With unshakable belief in the power of the piano, Axel Ruoff’s presented the premiere of his “Credo”.  This setting of the subjective understanding of the faith of the Stuttgart professor at the Music University takes ninety minutes and is very detailed (…) The individual elements are based on a deep preoccupation with Christian principles and, like the musicians, are interwoven with number symbolism – the mathematical order as a sign of a divine world order (…) columns of sound that vibrate softly, only change slightly, and then return to the starting point. The frequent lack of a pulse forces the listener to remain disoriented in the sounds and quite simply to trust that one is not left alone … Due to the almost constant stay in the piano area – more than once a quadruple piano is even required – the ears become so sensitized that frequently occurring onomatopoeic instrumental phrases such as string glissandi or the striking of a bell sound almost exaggerated (…)

 

Stuttgarter Nachrichten
Axel Ruoff’s oratorio „Credo“, premiered in the Leonhardskirche (…)

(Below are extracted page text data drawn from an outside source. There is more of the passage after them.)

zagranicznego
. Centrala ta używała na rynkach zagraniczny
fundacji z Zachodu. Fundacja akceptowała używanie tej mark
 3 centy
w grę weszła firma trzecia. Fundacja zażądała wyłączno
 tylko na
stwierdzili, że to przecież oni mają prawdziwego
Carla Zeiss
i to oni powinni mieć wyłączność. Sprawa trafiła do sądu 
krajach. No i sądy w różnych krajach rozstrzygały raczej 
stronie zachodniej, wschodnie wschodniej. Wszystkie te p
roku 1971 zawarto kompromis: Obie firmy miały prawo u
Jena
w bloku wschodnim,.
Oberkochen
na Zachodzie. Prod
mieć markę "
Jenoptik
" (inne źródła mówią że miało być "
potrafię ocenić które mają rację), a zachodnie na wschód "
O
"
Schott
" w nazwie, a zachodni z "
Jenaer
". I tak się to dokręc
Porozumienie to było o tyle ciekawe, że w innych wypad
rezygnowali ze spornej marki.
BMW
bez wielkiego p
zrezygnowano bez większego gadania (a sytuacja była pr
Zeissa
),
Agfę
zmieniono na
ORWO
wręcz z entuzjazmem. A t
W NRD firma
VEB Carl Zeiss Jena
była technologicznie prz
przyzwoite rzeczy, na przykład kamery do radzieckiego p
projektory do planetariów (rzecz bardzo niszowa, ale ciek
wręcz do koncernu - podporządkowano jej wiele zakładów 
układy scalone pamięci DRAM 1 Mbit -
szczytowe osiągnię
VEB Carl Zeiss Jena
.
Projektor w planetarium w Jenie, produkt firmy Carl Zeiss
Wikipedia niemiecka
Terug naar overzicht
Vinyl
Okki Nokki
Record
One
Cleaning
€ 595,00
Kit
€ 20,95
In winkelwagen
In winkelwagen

Sometimes it takes place almost statically on the background of 15 pictures based on Bible texts. In sharp contrast to the hustle and bustle of the evening traffic, the noise of which is always present during all the quiet parts, the Biblical pictures unfold almost meditatively (…)

 

L’Unione Sarda (Italy)

The sensation of the evening: the first string quartet by the young German Axel Ruoff (…) A work full of drama and inner conflict …

 

La Nuova Sardegna
Endless applause for the Italian premiere of the string quartet by Axel Ruoff.